Mispillion was decommissioned on 26 July 1974 and transferred to the Military Sealift Command, where she continued in non-commissioned U.S. Navy service with a civilian crew as United States Naval Ship USNS Mispillion (T-AO-105), entering service as such in 1975.

On 10 January 1982, during a routine fuel transfer in the Indian Ocean, Mispillion collided with the United States Navy-contracted tanker Texas Trader. Both ships suffered minor damage, but no injuries were reported.

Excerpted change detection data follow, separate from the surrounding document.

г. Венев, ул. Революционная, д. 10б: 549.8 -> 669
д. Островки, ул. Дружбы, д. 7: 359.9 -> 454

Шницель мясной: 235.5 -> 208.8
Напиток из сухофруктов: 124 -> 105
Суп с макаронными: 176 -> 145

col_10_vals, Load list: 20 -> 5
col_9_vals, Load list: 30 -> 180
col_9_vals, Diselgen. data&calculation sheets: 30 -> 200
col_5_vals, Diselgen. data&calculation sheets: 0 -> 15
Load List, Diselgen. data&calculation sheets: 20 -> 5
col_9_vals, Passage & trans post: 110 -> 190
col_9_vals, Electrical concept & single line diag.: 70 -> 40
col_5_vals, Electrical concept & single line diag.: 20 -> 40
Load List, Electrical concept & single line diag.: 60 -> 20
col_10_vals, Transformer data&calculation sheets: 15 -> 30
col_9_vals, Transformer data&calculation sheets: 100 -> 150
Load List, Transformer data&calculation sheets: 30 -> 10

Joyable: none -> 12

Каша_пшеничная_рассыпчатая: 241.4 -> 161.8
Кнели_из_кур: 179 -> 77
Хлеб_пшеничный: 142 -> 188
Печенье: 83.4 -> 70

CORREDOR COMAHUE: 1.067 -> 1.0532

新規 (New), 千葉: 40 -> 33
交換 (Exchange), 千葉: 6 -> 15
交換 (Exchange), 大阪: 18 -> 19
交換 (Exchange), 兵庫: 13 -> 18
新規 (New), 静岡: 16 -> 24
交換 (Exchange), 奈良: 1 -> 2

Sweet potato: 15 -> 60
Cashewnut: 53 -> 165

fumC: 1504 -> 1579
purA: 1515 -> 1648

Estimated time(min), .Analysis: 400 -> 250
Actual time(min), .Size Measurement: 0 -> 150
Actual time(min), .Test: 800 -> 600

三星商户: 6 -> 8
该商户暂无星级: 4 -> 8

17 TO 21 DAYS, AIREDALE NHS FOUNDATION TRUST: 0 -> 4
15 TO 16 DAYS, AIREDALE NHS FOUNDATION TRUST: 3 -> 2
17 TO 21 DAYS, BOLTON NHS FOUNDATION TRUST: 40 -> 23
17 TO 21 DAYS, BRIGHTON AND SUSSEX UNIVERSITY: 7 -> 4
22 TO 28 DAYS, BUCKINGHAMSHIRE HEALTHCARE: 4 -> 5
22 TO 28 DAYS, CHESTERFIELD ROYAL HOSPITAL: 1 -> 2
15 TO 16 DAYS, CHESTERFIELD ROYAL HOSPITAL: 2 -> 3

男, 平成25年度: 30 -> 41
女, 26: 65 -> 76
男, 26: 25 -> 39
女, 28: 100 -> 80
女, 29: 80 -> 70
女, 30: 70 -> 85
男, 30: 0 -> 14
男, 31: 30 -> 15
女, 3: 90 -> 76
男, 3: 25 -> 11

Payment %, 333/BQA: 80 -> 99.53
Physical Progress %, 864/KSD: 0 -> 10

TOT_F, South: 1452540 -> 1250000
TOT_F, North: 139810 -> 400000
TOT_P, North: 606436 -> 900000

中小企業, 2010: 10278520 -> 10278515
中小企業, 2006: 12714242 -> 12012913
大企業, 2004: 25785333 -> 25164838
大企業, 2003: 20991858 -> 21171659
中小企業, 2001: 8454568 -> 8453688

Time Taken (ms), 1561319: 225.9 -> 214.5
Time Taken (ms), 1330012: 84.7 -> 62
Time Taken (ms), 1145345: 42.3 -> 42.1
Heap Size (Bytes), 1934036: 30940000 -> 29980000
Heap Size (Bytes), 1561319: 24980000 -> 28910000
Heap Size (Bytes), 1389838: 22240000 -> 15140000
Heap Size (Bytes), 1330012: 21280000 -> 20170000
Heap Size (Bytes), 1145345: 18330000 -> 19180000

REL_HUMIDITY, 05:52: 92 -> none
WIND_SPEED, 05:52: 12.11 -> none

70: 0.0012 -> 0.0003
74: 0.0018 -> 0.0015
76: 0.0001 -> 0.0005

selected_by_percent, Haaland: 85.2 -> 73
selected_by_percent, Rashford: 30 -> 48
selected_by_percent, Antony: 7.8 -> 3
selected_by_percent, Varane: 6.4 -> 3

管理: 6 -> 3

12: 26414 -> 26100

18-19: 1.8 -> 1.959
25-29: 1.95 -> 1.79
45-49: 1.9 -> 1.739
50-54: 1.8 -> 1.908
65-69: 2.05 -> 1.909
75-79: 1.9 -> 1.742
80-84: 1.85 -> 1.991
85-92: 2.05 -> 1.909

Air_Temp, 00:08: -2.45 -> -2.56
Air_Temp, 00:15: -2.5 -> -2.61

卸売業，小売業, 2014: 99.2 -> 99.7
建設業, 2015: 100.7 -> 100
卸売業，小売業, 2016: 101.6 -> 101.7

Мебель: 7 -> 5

Mispillion continued to serve with the MSC until 1994. She was struck from the Naval Register on 15 February 1995 and her title was transferred to the United States Maritime Administration (MARAD) on 1 May 1999 for lay-up in the National Defense Reserve Fleet at Suisun Bay, Benicia, California.

==Disposal==
Mispillion was sold for scrapping in early December 2011 and in early January 2012 was moved to Mare Island Naval Shipyard in Vallejo, California, where she was placed in drydock to be prepared for her last voyage to the scrapyard in Brownsville, Texas. She began her voyage to Brownsville on 27 January 2012, and transited the Panama Canal from the Pacific Ocean to the Caribbean Sea between 21 and 22 February 2012. On 4 March 2012, she arrived at ESCO Marine in Brownsville to be scrapped. She was 67 years old, had the longest life overall and longest working life of any Cimarron-class oiler, and was the last World War II-built oiler in existence.